(Data under study begins)

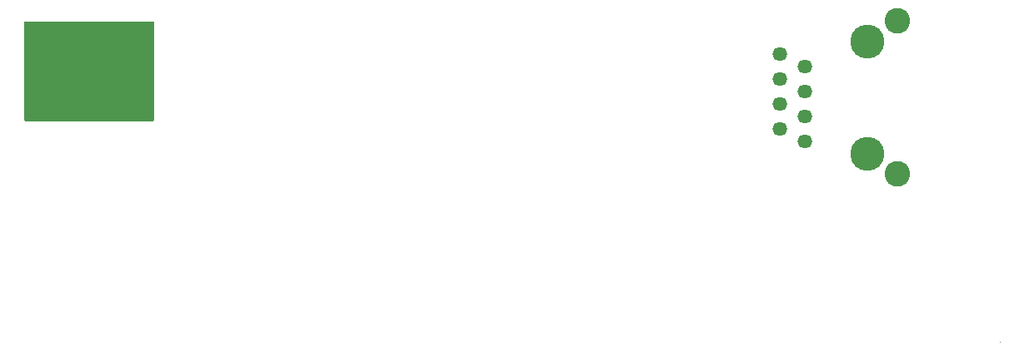
<source format=gbr>
G04 EAGLE Gerber RS-274X export*
G75*
%MOMM*%
%FSLAX34Y34*%
%LPD*%
%INSoldermask Top*%
%IPPOS*%
%AMOC8*
5,1,8,0,0,1.08239X$1,22.5*%
G01*
%ADD10C,0.100000*%
%ADD11C,1.461200*%
%ADD12C,2.603200*%
%ADD13C,3.453200*%

G36*
X220020Y249242D02*
X220020Y249242D01*
X220039Y249240D01*
X220141Y249262D01*
X220243Y249279D01*
X220260Y249288D01*
X220280Y249292D01*
X220369Y249345D01*
X220460Y249394D01*
X220474Y249408D01*
X220491Y249418D01*
X220558Y249497D01*
X220630Y249572D01*
X220638Y249590D01*
X220651Y249605D01*
X220690Y249701D01*
X220733Y249795D01*
X220735Y249815D01*
X220743Y249833D01*
X220761Y250000D01*
X220761Y350000D01*
X220758Y350020D01*
X220760Y350039D01*
X220738Y350141D01*
X220722Y350243D01*
X220712Y350260D01*
X220708Y350280D01*
X220655Y350369D01*
X220606Y350460D01*
X220592Y350474D01*
X220582Y350491D01*
X220503Y350558D01*
X220428Y350630D01*
X220410Y350638D01*
X220395Y350651D01*
X220299Y350690D01*
X220205Y350733D01*
X220185Y350735D01*
X220167Y350743D01*
X220000Y350761D01*
X90000Y350761D01*
X89980Y350758D01*
X89961Y350760D01*
X89859Y350738D01*
X89757Y350722D01*
X89740Y350712D01*
X89720Y350708D01*
X89631Y350655D01*
X89540Y350606D01*
X89526Y350592D01*
X89509Y350582D01*
X89442Y350503D01*
X89371Y350428D01*
X89362Y350410D01*
X89349Y350395D01*
X89310Y350299D01*
X89267Y350205D01*
X89265Y350185D01*
X89257Y350167D01*
X89239Y350000D01*
X89239Y250000D01*
X89242Y249980D01*
X89240Y249961D01*
X89262Y249859D01*
X89279Y249757D01*
X89288Y249740D01*
X89292Y249720D01*
X89345Y249631D01*
X89394Y249540D01*
X89408Y249526D01*
X89418Y249509D01*
X89497Y249442D01*
X89572Y249371D01*
X89590Y249362D01*
X89605Y249349D01*
X89701Y249310D01*
X89795Y249267D01*
X89815Y249265D01*
X89833Y249257D01*
X90000Y249239D01*
X220000Y249239D01*
X220020Y249242D01*
G37*
D10*
X1080100Y24850D02*
X1080100Y24215D01*
D11*
X882700Y228950D03*
X857300Y241650D03*
X882700Y254350D03*
X857300Y267050D03*
X882700Y279750D03*
X857300Y292450D03*
X882700Y305150D03*
X857300Y317850D03*
D12*
X976700Y195400D03*
X976700Y351400D03*
D13*
X946200Y216250D03*
X946200Y330550D03*
M02*

</source>
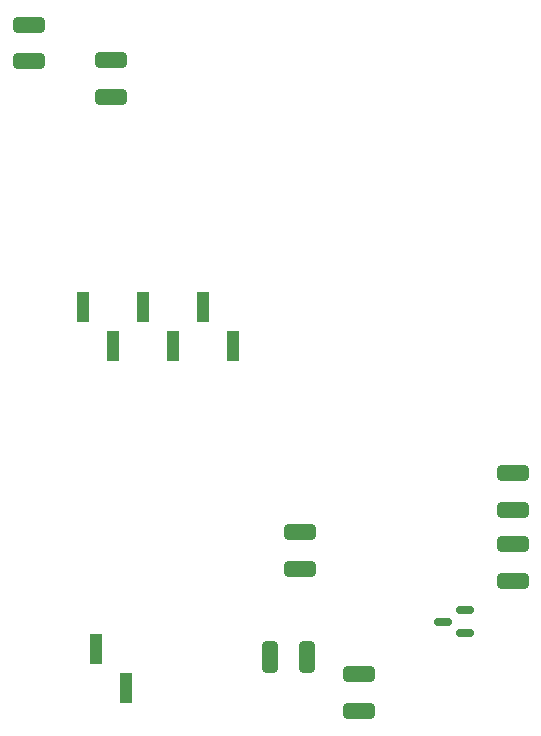
<source format=gbr>
%TF.GenerationSoftware,KiCad,Pcbnew,6.0.2+dfsg-1*%
%TF.CreationDate,2022-10-11T15:46:27-06:00*%
%TF.ProjectId,lvt_sao,6c76745f-7361-46f2-9e6b-696361645f70,rev?*%
%TF.SameCoordinates,Original*%
%TF.FileFunction,Paste,Bot*%
%TF.FilePolarity,Positive*%
%FSLAX46Y46*%
G04 Gerber Fmt 4.6, Leading zero omitted, Abs format (unit mm)*
G04 Created by KiCad (PCBNEW 6.0.2+dfsg-1) date 2022-10-11 15:46:27*
%MOMM*%
%LPD*%
G01*
G04 APERTURE LIST*
G04 Aperture macros list*
%AMRoundRect*
0 Rectangle with rounded corners*
0 $1 Rounding radius*
0 $2 $3 $4 $5 $6 $7 $8 $9 X,Y pos of 4 corners*
0 Add a 4 corners polygon primitive as box body*
4,1,4,$2,$3,$4,$5,$6,$7,$8,$9,$2,$3,0*
0 Add four circle primitives for the rounded corners*
1,1,$1+$1,$2,$3*
1,1,$1+$1,$4,$5*
1,1,$1+$1,$6,$7*
1,1,$1+$1,$8,$9*
0 Add four rect primitives between the rounded corners*
20,1,$1+$1,$2,$3,$4,$5,0*
20,1,$1+$1,$4,$5,$6,$7,0*
20,1,$1+$1,$6,$7,$8,$9,0*
20,1,$1+$1,$8,$9,$2,$3,0*%
G04 Aperture macros list end*
%ADD10R,1.000000X2.510000*%
%ADD11RoundRect,0.250000X-1.075000X0.400000X-1.075000X-0.400000X1.075000X-0.400000X1.075000X0.400000X0*%
%ADD12RoundRect,0.250000X0.400000X1.075000X-0.400000X1.075000X-0.400000X-1.075000X0.400000X-1.075000X0*%
%ADD13RoundRect,0.150000X0.587500X0.150000X-0.587500X0.150000X-0.587500X-0.150000X0.587500X-0.150000X0*%
%ADD14RoundRect,0.250000X1.075000X-0.400000X1.075000X0.400000X-1.075000X0.400000X-1.075000X-0.400000X0*%
G04 APERTURE END LIST*
D10*
%TO.C,LS1*%
X125730000Y-130345000D03*
X128270000Y-133655000D03*
%TD*%
%TO.C,J1*%
X124650000Y-101345000D03*
X127190000Y-104655000D03*
X129730000Y-101345000D03*
X132270000Y-104655000D03*
X134810000Y-101345000D03*
X137350000Y-104655000D03*
%TD*%
D11*
%TO.C,R7*%
X161000000Y-121450000D03*
X161000000Y-124550000D03*
%TD*%
%TO.C,R6*%
X161000000Y-115450000D03*
X161000000Y-118550000D03*
%TD*%
%TO.C,R5*%
X143000000Y-120450000D03*
X143000000Y-123550000D03*
%TD*%
D12*
%TO.C,R1*%
X143550000Y-131000000D03*
X140450000Y-131000000D03*
%TD*%
D13*
%TO.C,Q1*%
X156937500Y-127050000D03*
X156937500Y-128950000D03*
X155062500Y-128000000D03*
%TD*%
D14*
%TO.C,R3*%
X148000000Y-135550000D03*
X148000000Y-132450000D03*
%TD*%
D11*
%TO.C,R2*%
X120000000Y-77450000D03*
X120000000Y-80550000D03*
%TD*%
%TO.C,R4*%
X127000000Y-80450000D03*
X127000000Y-83550000D03*
%TD*%
M02*

</source>
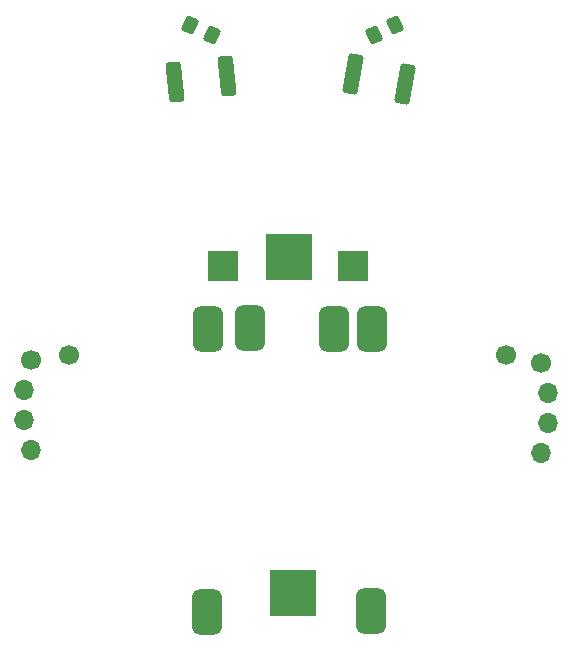
<source format=gbr>
%TF.GenerationSoftware,KiCad,Pcbnew,7.0.9*%
%TF.CreationDate,2023-12-02T23:17:25+01:00*%
%TF.ProjectId,pilkbadge,70696c6b-6261-4646-9765-2e6b69636164,rev?*%
%TF.SameCoordinates,Original*%
%TF.FileFunction,Soldermask,Bot*%
%TF.FilePolarity,Negative*%
%FSLAX46Y46*%
G04 Gerber Fmt 4.6, Leading zero omitted, Abs format (unit mm)*
G04 Created by KiCad (PCBNEW 7.0.9) date 2023-12-02 23:17:25*
%MOMM*%
%LPD*%
G01*
G04 APERTURE LIST*
G04 Aperture macros list*
%AMRoundRect*
0 Rectangle with rounded corners*
0 $1 Rounding radius*
0 $2 $3 $4 $5 $6 $7 $8 $9 X,Y pos of 4 corners*
0 Add a 4 corners polygon primitive as box body*
4,1,4,$2,$3,$4,$5,$6,$7,$8,$9,$2,$3,0*
0 Add four circle primitives for the rounded corners*
1,1,$1+$1,$2,$3*
1,1,$1+$1,$4,$5*
1,1,$1+$1,$6,$7*
1,1,$1+$1,$8,$9*
0 Add four rect primitives between the rounded corners*
20,1,$1+$1,$2,$3,$4,$5,0*
20,1,$1+$1,$4,$5,$6,$7,0*
20,1,$1+$1,$6,$7,$8,$9,0*
20,1,$1+$1,$8,$9,$2,$3,0*%
G04 Aperture macros list end*
%ADD10C,1.700000*%
%ADD11O,1.700000X1.700000*%
%ADD12R,4.000000X4.000000*%
%ADD13RoundRect,0.250000X0.104372X0.545189X-0.484728X0.270488X-0.104372X-0.545189X0.484728X-0.270488X0*%
%ADD14RoundRect,0.250000X-0.645713X-1.358512X0.142133X-1.497431X0.645713X1.358512X-0.142133X1.497431X0*%
%ADD15R,2.500000X2.500000*%
%ADD16RoundRect,0.635750X0.635750X1.295250X-0.635750X1.295250X-0.635750X-1.295250X0.635750X-1.295250X0*%
%ADD17RoundRect,0.250000X0.246242X1.483868X-0.549375X1.400245X-0.246242X-1.483868X0.549375X-1.400245X0*%
%ADD18RoundRect,0.250000X-0.484728X-0.270488X0.104372X-0.545189X0.484728X0.270488X-0.104372X0.545189X0*%
G04 APERTURE END LIST*
D10*
%TO.C,J4*%
X89500000Y-79750000D03*
%TD*%
%TO.C,J3*%
X126500000Y-79750000D03*
%TD*%
%TO.C,J1*%
X86300000Y-80200000D03*
D11*
X85700000Y-82740000D03*
X85700000Y-85280000D03*
X86300000Y-87820000D03*
%TD*%
D12*
%TO.C,TP1*%
X108200000Y-71500000D03*
%TD*%
D13*
%TO.C,R2*%
X117178965Y-51816816D03*
X115321035Y-52683184D03*
%TD*%
D14*
%TO.C,D2*%
X113608803Y-56013633D03*
X117991197Y-56786367D03*
%TD*%
D15*
%TO.C,TP4*%
X102600000Y-72200000D03*
%TD*%
D10*
%TO.C,J2*%
X129495661Y-80452986D03*
D11*
X130095661Y-82992986D03*
X130095661Y-85532986D03*
X129495661Y-88072986D03*
%TD*%
D16*
%TO.C,U1*%
X115071500Y-101469000D03*
X112000000Y-77600000D03*
X104900000Y-77500000D03*
X101200000Y-101500000D03*
X101300000Y-77600000D03*
X115200000Y-77600000D03*
%TD*%
D17*
%TO.C,D1*%
X102912811Y-56167424D03*
X98487189Y-56632576D03*
%TD*%
D12*
%TO.C,TP2*%
X108500000Y-99950000D03*
%TD*%
D15*
%TO.C,TP3*%
X113600000Y-72250000D03*
%TD*%
D18*
%TO.C,R1*%
X99821035Y-51816816D03*
X101678965Y-52683184D03*
%TD*%
M02*

</source>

(Data under study ends)

#### [What is needed]
Provide an exact copy of only the lines from the beginning of the entries through the line containing "X220761Y350000D01*", both ends included, with no pictures.

#### [Response to the exercise]
<source format=gbr>
G04 EAGLE Gerber RS-274X export*
G75*
%MOMM*%
%FSLAX34Y34*%
%LPD*%
%INSoldermask Top*%
%IPPOS*%
%AMOC8*
5,1,8,0,0,1.08239X$1,22.5*%
G01*
%ADD10C,0.100000*%
%ADD11C,1.461200*%
%ADD12C,2.603200*%
%ADD13C,3.453200*%

G36*
X220020Y249242D02*
X220020Y249242D01*
X220039Y249240D01*
X220141Y249262D01*
X220243Y249279D01*
X220260Y249288D01*
X220280Y249292D01*
X220369Y249345D01*
X220460Y249394D01*
X220474Y249408D01*
X220491Y249418D01*
X220558Y249497D01*
X220630Y249572D01*
X220638Y249590D01*
X220651Y249605D01*
X220690Y249701D01*
X220733Y249795D01*
X220735Y249815D01*
X220743Y249833D01*
X220761Y250000D01*
X220761Y350000D01*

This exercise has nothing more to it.